• Instructions for the task:
Your reply is to be the lines below, exactly as written, with images omitted.

# # # # #

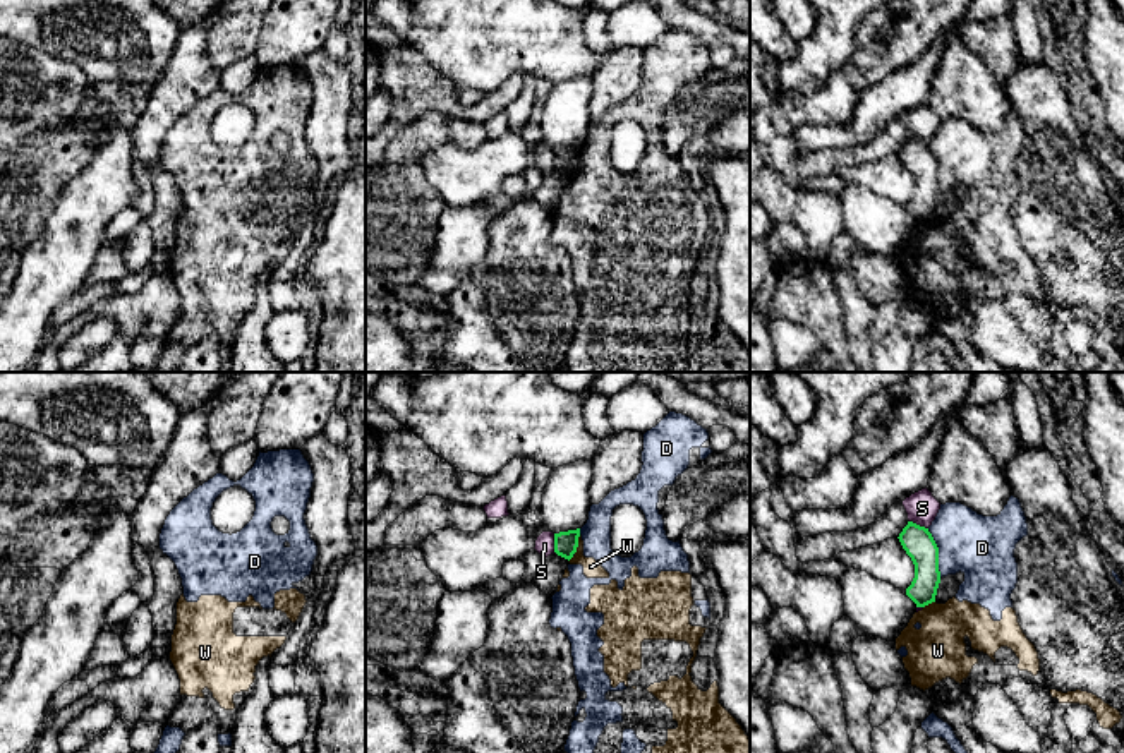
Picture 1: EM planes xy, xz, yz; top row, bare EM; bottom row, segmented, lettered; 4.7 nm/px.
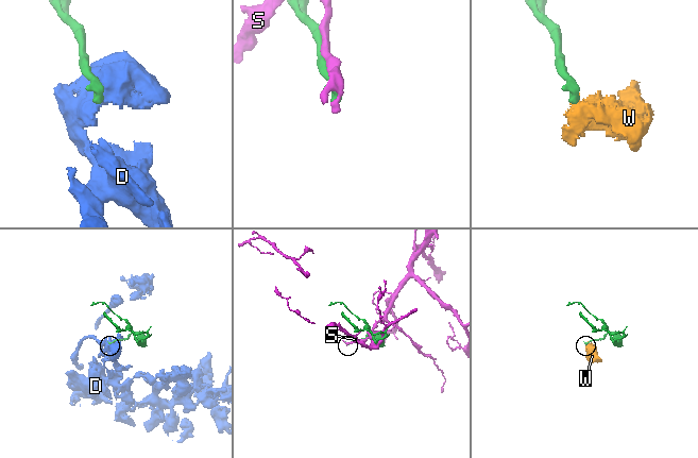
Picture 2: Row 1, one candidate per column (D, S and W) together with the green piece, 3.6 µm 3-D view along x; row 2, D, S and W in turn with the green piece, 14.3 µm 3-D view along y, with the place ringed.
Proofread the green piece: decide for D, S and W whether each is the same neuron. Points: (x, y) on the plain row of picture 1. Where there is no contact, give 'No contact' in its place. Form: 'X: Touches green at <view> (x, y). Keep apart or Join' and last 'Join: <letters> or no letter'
D: Touches green at yz (937, 168). Keep apart
S: Touches green at xz (555, 160). Keep apart
W: Touches green at xz (577, 160). Keep apart
Join: no letter

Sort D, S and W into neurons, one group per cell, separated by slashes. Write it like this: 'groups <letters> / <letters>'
groups D W / S

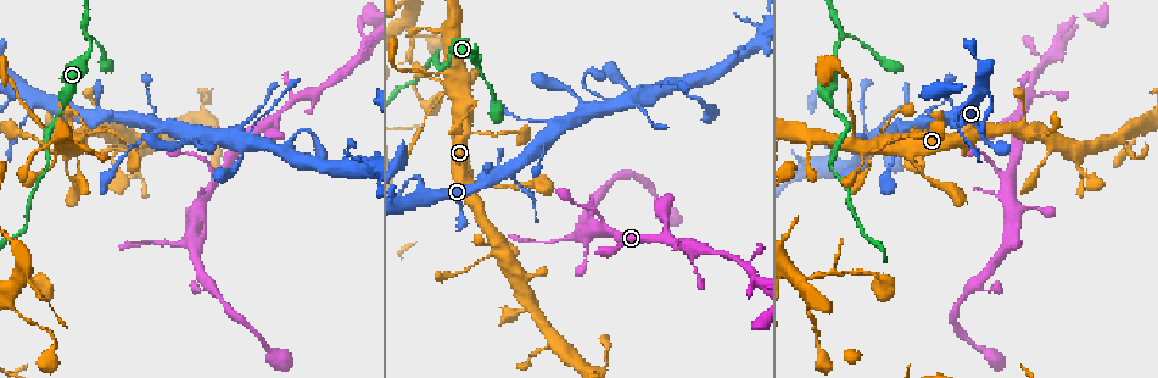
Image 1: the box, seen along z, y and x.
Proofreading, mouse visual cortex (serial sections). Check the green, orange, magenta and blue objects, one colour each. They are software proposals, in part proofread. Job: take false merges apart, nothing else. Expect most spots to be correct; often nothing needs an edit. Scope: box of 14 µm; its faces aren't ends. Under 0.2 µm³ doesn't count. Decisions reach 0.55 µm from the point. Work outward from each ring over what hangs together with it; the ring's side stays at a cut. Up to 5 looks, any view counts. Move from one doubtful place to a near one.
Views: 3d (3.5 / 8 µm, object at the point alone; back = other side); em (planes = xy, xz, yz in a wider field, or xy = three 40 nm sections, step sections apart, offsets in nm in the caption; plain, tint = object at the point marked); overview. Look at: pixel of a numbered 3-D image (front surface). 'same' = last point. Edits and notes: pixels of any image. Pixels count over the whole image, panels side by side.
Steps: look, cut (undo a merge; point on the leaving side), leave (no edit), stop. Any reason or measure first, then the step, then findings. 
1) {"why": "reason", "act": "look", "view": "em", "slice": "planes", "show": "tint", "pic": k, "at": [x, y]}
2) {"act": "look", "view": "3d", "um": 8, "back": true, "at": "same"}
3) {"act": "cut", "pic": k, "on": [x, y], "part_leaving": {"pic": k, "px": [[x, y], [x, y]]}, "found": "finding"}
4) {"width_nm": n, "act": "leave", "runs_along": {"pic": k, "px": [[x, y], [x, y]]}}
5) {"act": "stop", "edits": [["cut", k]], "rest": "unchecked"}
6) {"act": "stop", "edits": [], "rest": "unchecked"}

{"why": "small branch off a trunk", "act": "look", "view": "3d", "um": 3.5, "pic": 1, "at": [984, 93]}

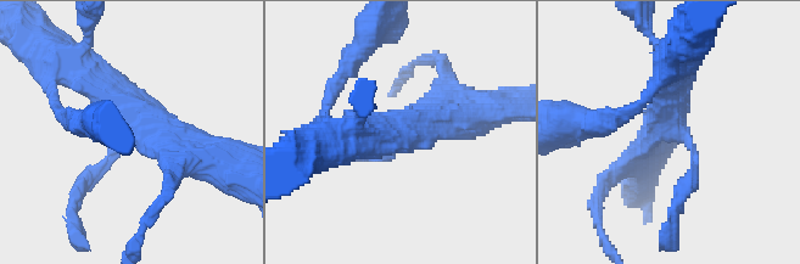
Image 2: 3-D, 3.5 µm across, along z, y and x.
{"arms": 3, "arm_widths_nm": [100, 400, 400], "act": "look", "view": "em", "slice": "xy", "step": 2, "show": "tint", "pic": 2, "at": [681, 131]}

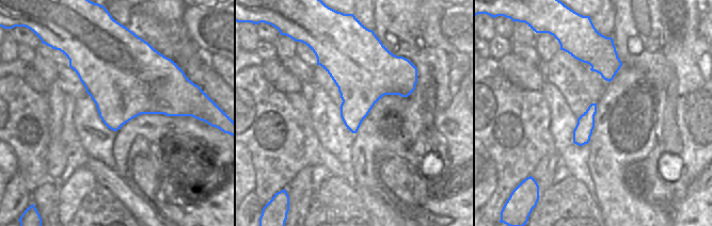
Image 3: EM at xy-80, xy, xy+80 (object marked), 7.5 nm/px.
{"act": "leave", "found": "continuous, no second cell"}

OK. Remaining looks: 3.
{"why": "branch point", "act": "look", "view": "3d", "um": 3.5, "back": true, "pic": 1, "at": [516, 274]}

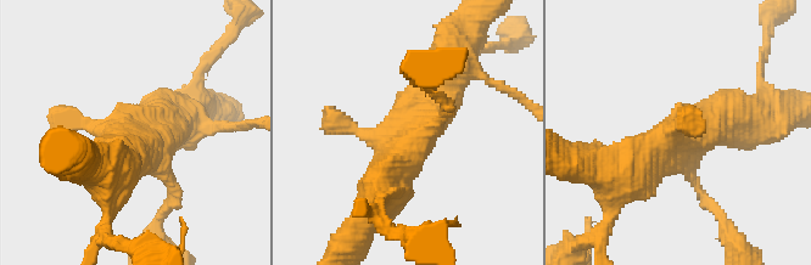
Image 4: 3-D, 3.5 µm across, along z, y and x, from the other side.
{"act": "look", "view": "em", "slice": "xy", "step": 1, "show": "tint", "pic": 4, "at": [140, 142]}

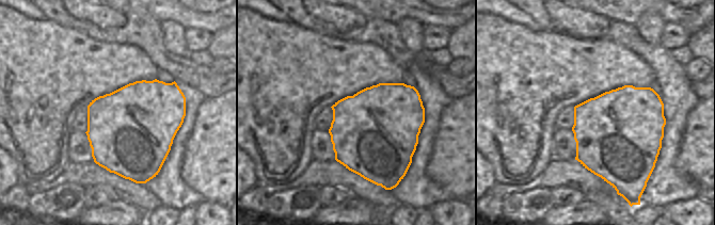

# # # # #

• Answer to this exercise:
Picture 1: EM planes xy, xz, yz; top row, bare EM; bottom row, segmented, lettered; 4.7 nm/px.
Picture 2: Row 1, one candidate per column (D, S and W) together with the green piece, 3.6 µm 3-D view along x; row 2, D, S and W in turn with the green piece, 14.3 µm 3-D view along y, with the place ringed.
Proofread the green piece: decide for D, S and W whether each is the same neuron. Points: (x, y) on the plain row of picture 1. Where there is no contact, give 'No contact' in its place. Form: 'X: Touches green at <view> (x, y). Keep apart or Join' and last 'Join: <letters> or no letter'
D: Touches green at yz (937, 168). Keep apart
S: Touches green at xz (555, 160). Keep apart
W: Touches green at xz (577, 160). Keep apart
Join: no letter

Sort D, S and W into neurons, one group per cell, separated by slashes. Write it like this: 'groups <letters> / <letters>'
groups D W / S

Image 1: the box, seen along z, y and x.
Proofreading, mouse visual cortex (serial sections). Check the green, orange, magenta and blue objects, one colour each. They are software proposals, in part proofread. Job: take false merges apart, nothing else. Expect most spots to be correct; often nothing needs an edit. Scope: box of 14 µm; its faces aren't ends. Under 0.2 µm³ doesn't count. Decisions reach 0.55 µm from the point. Work outward from each ring over what hangs together with it; the ring's side stays at a cut. Up to 5 looks, any view counts. Move from one doubtful place to a near one.
Views: 3d (3.5 / 8 µm, object at the point alone; back = other side); em (planes = xy, xz, yz in a wider field, or xy = three 40 nm sections, step sections apart, offsets in nm in the caption; plain, tint = object at the point marked); overview. Look at: pixel of a numbered 3-D image (front surface). 'same' = last point. Edits and notes: pixels of any image. Pixels count over the whole image, panels side by side.
Steps: look, cut (undo a merge; point on the leaving side), leave (no edit), stop. Any reason or measure first, then the step, then findings. 
1) {"why": "reason", "act": "look", "view": "em", "slice": "planes", "show": "tint", "pic": k, "at": [x, y]}
2) {"act": "look", "view": "3d", "um": 8, "back": true, "at": "same"}
3) {"act": "cut", "pic": k, "on": [x, y], "part_leaving": {"pic": k, "px": [[x, y], [x, y]]}, "found": "finding"}
4) {"width_nm": n, "act": "leave", "runs_along": {"pic": k, "px": [[x, y], [x, y]]}}
5) {"act": "stop", "edits": [["cut", k]], "rest": "unchecked"}
6) {"act": "stop", "edits": [], "rest": "unchecked"}

{"why": "small branch off a trunk", "act": "look", "view": "3d", "um": 3.5, "pic": 1, "at": [984, 93]}

Image 2: 3-D, 3.5 µm across, along z, y and x.
{"arms": 3, "arm_widths_nm": [100, 400, 400], "act": "look", "view": "em", "slice": "xy", "step": 2, "show": "tint", "pic": 2, "at": [681, 131]}

Image 3: EM at xy-80, xy, xy+80 (object marked), 7.5 nm/px.
{"act": "leave", "found": "continuous, no second cell"}

OK. Remaining looks: 3.
{"why": "branch point", "act": "look", "view": "3d", "um": 3.5, "back": true, "pic": 1, "at": [516, 274]}

Image 4: 3-D, 3.5 µm across, along z, y and x, from the other side.
{"act": "look", "view": "em", "slice": "xy", "step": 1, "show": "tint", "pic": 4, "at": [140, 142]}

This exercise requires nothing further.